Jakarta – The leader of an Islamic paramilitary force which has waged "holy war" against Christians in Indonesia's Maluku islands denied Wednesday that its radio broadcasts are aimed at destroying a recent peace pact.

Jaafar Umar Thalib, commander of Laskar Jihad (holy war force), said his group's radio station – The Voice of The Muslim Struggle in Maluku – was set up to balance "local press reports in the Malukus which are always unbalanced and always disparage Muslims."

Maluku governor Saleh Latuconsina wants to close down the station for "provocative" reporting which he says threatens a Muslim-Christian peace deal brokered by the government last month.

Thalib told a seminar on broadcasting that pressure to close down the station came from rival media in the Malukus, state television and radio and two local newspapers. "Those sides who own these local media are feeling uncomfortable ... and there has since been this polemics about our radio being provocative and the pressure for the governor to close us down," Thalib said.

He described the content of his radio as part religious sermons quoting the Koran and the Prophet's sayings and part news reports from the field, plus comments from officials and experts. "We also commented on the Malino II pact, but because there was a government statement that said that whoever is against the Malino II pact is also against the government, this case [of pressure for the shutdown] also arose," Thalib said.

Laskar Jihad was not invited to the peace talks in the South Sulawesi hill resort of Malino. It says the deal was flawed because it did not encompass all sides in the conflict. The Java-based group has said it will not leave the Malukus even though the peace deal calls for outside forces to withdraw, because it is engaged in "humanitarian work."

Thalib admitted that his radio did not possess the required licence. The current frequency belongs to a radio station owned by a Muslim which has ceased to operate since the sectarian conflict broke out in Ambon city in the islands in January 1999.

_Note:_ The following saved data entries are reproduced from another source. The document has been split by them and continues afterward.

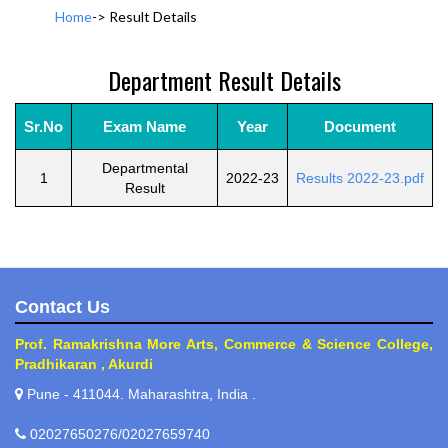
Home
->
Result Details
Department Result Details
Sr.No
Exam Name
Year
Document
Departmental
1
2022-23
Results 2022-23.pdf
Result
Contact Us
Prof. Ramakrishna More Arts, Commerce & Science College,
Pradhikaran , Akurdi
Pune - 411044. Maharashtra, India .
02027650276/02027659740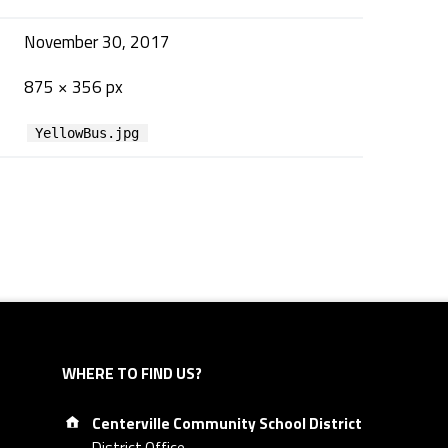
November 30, 2017
875 × 356 px
YellowBus.jpg
WHERE TO FIND US?
Address:
Centerville Community School District
District Office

More than 5,000 people were killed and more than half a million driven from their homes. The peace deal is largely holding so far. In May 2000 Laskar Jihad – with the apparent connivance of security forces – sent thousands of fighters to the Malukus. Christians say it played a major part in fanning the violence while some Muslims accuse Christian groups of doing likewise.

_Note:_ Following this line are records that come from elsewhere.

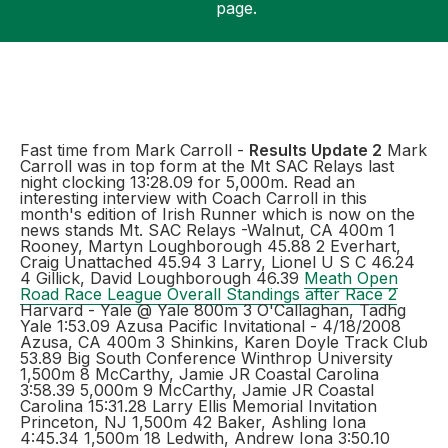
page.
Support
Fast time from Mark Carroll -
Results Update 2
Mark
Carroll was in top form at the Mt SAC Relays last
night clocking 13:28.09 for 5,000m. Read an
interesting interview with Coach Carroll in this
month's edition of Irish Runner which is now on the
news stands Mt. SAC Relays -Walnut, CA 400m 1
Rooney, Martyn Loughborough 45.88 2 Everhart,
Craig Unattached 45.94 3 Larry, Lionel U S C 46.24
4 Gillick, David Loughborough 46.39
Meath Open
Road Race League Overall Standings after Race 2
Harvard - Yale @ Yale 800m 3 O'Callaghan, Tadhg
Yale 1:53.09 Azusa Pacific Invitational - 4/18/2008
Azusa, CA 400m 3 Shinkins, Karen Doyle Track Club
53.89 Big South Conference Winthrop University
1,500m 8 McCarthy, Jamie JR Coastal Carolina
3:58.39 5,000m 9 McCarthy, Jamie JR Coastal
Carolina 15:31.28 Larry Ellis Memorial Invitation
Princeton, NJ 1,500m 42 Baker, Ashling Iona
4:45.34 1,500m 18 Ledwith, Andrew Iona 3:50.10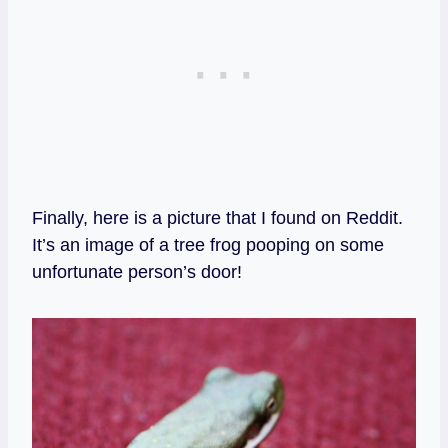
Finally, here is a picture that I found on Reddit.
It’s an image of a tree frog pooping on some
unfortunate person’s door!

Thalib has denied his group has links to international terror. He says he met accused terror mastermind Osama bin Laden while both were fighting against Soviet occupiers in Afghanistan in the 1980's, but maintains he disagrees with bin Laden's ideology.

Last year he was questioned by police over a Laskar Jihad makeshift Islamic court in Maluku which ordered an adulterer stoned to death. He was never prosecuted. Laskar Jihad forces were also involved in Muslim-Christian battles in the Poso region of Central Sulawesi. A December agreement also reached at Malino ended fighting there.